Study text.
Characteristic physical findings – Findings that satisfy criteria for VACTERL-H (ie, ≥3 of the following: vertebral anomalies, anal atresia, congenital heart disease, tracheoesophageal fistula, esophageal atresia, renal anomalies, limb anomalies, and hydrocephalus) or multiple malformations, such as short stature, café-au-lait spots, thumb/radial ray abnormalities, or hypospadias that are strongly associated with FA. (See 'Congenital anomalies' above.)

Relative with FA diagnosis – Close relatives of a patient known to have FA; this is particularly important for relatives who are being evaluated as potential donors for HCT. (See "Management and prognosis of Fanconi anemia", section on 'Testing of siblings and management of heterozygotes'.)

Others – Screening should also be considered in a child or adult with unexplained cytopenias (which may be mild, single lineage, or macrocytic) associated with characteristic congenital abnormalities; individuals ≤40 years with myelodysplastic syndrome (MDS), acute myeloid leukemia (AML), or certain cytogenetic abnormalities (eg, partial or complete loss of chromosome 7; gain of 1q, 3q, or 13q); development of squamous cell cancer (SCC) of the head, neck, or anorectal region with no known attributable exposure; and patients who had severe toxicity with chemotherapy or radiation therapy [20,107].

Chromosome breakage testing — The hallmark of FA is defective DNA repair that causes extreme sensitivity to DNA interstrand crosslinking agents. Screening for FA involves exposure of cells to diepoxybutane (DEB) or mitomycin C (MMC) followed by assessment for chromosomal breakage [56,108]. This screening should be performed with peripheral blood rather than bone marrow; in some cases (described below), chromosome breakage testing should use skin fibroblasts.

Clinical and laboratory findings that suggest FA are described above. (See 'Indications for screening' above.)

Tasks for this exercise.
(1) Rewrite the paragraph of the Fanconi anemia text that begins "Chromosome breakage testing" as a short list that keeps its main facts.
(2) Carry on the Fanconi anemia text, starting right after its final sentence.
The records that come after this text are separate material.

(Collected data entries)
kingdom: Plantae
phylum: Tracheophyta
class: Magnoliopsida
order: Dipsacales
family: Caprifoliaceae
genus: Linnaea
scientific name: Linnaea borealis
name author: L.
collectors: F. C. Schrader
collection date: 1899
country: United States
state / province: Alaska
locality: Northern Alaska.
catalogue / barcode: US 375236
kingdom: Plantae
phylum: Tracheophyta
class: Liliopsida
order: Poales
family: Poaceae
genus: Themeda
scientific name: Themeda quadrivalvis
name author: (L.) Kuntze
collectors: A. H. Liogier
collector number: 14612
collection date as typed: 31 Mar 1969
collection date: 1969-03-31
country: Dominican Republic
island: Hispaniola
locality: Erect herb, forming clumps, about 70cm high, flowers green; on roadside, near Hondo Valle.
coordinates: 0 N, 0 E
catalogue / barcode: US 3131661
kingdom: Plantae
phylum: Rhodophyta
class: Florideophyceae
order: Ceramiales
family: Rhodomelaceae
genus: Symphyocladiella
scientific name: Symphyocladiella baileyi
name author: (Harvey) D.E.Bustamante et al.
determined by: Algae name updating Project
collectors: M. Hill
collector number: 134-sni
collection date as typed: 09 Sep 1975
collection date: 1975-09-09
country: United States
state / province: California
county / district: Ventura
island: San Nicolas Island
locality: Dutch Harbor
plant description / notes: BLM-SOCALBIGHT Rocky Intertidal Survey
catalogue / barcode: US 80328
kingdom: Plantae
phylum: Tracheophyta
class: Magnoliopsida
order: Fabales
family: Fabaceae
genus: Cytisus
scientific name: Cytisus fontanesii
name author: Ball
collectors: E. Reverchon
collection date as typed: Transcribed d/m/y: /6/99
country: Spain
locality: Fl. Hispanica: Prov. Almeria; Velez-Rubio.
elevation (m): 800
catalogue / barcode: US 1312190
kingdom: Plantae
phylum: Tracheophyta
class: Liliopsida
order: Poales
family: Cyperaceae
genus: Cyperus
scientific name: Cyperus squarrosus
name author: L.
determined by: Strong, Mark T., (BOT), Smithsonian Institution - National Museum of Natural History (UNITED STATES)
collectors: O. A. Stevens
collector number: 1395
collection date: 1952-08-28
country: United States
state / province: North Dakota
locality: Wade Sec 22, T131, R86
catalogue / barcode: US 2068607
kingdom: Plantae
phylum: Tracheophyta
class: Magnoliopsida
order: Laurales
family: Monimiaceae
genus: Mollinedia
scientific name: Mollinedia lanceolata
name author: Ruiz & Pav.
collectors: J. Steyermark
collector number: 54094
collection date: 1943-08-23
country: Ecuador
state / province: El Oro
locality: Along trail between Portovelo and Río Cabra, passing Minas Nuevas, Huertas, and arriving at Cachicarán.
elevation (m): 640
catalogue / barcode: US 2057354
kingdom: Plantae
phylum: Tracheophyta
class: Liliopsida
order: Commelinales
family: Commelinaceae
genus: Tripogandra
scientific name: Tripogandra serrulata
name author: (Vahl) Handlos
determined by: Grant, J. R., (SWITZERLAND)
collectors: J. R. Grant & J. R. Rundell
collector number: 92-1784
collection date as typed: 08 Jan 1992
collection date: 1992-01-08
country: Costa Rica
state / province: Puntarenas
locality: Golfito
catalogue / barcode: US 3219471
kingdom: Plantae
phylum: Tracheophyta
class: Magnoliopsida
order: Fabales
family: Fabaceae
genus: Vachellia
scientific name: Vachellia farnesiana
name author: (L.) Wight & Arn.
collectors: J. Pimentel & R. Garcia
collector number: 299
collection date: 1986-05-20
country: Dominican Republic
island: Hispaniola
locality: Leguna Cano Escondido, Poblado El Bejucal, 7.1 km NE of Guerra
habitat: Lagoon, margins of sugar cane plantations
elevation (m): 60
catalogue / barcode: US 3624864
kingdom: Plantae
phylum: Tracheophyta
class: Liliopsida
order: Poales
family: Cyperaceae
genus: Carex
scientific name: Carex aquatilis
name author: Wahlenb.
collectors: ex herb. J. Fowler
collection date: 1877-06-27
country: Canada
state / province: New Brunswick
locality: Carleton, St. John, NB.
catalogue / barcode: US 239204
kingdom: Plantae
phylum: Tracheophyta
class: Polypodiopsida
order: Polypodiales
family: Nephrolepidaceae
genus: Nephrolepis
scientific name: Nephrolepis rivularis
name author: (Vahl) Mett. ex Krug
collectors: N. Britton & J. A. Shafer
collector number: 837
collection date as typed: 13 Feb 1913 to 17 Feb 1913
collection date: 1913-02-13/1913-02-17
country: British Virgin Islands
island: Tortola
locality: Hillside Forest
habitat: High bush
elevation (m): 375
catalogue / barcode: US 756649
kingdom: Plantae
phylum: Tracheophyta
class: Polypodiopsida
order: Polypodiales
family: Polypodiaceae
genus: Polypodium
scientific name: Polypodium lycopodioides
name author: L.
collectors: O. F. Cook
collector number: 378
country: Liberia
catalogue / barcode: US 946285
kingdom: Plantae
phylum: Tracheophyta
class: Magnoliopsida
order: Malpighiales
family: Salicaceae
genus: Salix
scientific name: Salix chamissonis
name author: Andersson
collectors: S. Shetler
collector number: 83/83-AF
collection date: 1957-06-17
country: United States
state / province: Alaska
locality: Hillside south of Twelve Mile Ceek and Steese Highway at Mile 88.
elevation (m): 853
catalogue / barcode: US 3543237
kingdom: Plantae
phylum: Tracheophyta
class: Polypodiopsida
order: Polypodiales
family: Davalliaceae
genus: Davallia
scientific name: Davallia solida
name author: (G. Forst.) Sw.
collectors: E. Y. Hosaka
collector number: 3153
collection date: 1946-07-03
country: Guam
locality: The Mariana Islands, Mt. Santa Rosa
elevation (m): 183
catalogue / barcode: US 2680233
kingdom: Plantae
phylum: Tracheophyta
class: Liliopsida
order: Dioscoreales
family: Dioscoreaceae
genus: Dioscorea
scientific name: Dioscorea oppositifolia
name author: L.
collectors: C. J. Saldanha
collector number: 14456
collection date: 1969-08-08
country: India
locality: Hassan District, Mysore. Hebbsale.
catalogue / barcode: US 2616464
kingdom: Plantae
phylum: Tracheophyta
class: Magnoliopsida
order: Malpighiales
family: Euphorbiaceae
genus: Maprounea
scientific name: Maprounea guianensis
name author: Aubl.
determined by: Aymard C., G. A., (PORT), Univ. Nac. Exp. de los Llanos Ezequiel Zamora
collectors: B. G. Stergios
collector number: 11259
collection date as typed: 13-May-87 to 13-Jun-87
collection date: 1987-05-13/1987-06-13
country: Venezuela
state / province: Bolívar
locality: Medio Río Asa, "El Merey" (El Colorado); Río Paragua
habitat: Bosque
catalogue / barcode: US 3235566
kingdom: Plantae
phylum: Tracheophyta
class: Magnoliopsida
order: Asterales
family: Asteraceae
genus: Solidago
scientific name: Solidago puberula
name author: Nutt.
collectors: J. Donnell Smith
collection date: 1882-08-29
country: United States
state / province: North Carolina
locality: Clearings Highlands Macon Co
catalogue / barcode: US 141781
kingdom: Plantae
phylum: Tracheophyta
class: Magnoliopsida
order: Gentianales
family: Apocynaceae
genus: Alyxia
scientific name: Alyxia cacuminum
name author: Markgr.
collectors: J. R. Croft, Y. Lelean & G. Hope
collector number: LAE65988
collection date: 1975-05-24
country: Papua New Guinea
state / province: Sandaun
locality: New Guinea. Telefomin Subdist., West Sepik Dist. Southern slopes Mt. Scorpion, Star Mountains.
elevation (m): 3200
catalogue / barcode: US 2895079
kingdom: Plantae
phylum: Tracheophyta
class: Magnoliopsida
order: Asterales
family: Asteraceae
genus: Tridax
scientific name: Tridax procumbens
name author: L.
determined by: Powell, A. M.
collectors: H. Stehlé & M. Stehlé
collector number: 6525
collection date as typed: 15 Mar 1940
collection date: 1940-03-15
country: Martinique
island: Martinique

Per-task answers.
(1)
- The hallmark of FA is defective DNA repair, which causes extreme sensitivity to DNA interstrand crosslinking agents.
- Screening exposes cells to diepoxybutane (DEB) or mitomycin C (MMC), then assesses them for chromosomal breakage.
- The test should use peripheral blood rather than bone marrow.
- In some cases, skin fibroblasts should be used instead.

(2)
Screening tests are quite sensitive for FA, but not entirely specific, as a positive test can also be seen with other inherited disorders associated with chromosomal instability [109]. Qualitative assessments of the patterns of abnormal breakage can help distinguish FA from other chromosome instability syndromes. With FA, there are increased rates of spontaneous breakage and increased breakage in response to both DEB and MMC; by contrast, increased breakage to MMC alone is more common in other chromosomal breakage syndromes and atypical features (eg, railroad figures, premature centromere separation) are seen exclusively in cohesinopathies [110]. (See 'Differential diagnosis' below.)

Screening of peripheral blood is preferred to screening of bone marrow because testing is performed on T lymphocytes. In vitro expansion of cultured cells enables testing even in patients with severe leukopenia. For individuals with a high pre-test probability of FA and negative screening for chromosomal breakage with lymphocytes, we repeat the testing on skin fibroblasts, as T cells may show normal DNA repair due to somatic mosaicism or revertant mutations. Skin fibroblast testing is also needed for patients who have already undergone HCT [18].

Some experts proceed directly to genetic diagnosis without first performing screening tests. (See 'Genetic testing' below.)

Genetic testing — Next-generation sequencing (NGS) is required to confirm the diagnosis of FA and to identify the specific molecular defect. NGS testing should be performed for all individuals with a positive chromosomal breakage test. (See 'Chromosome breakage testing' above.)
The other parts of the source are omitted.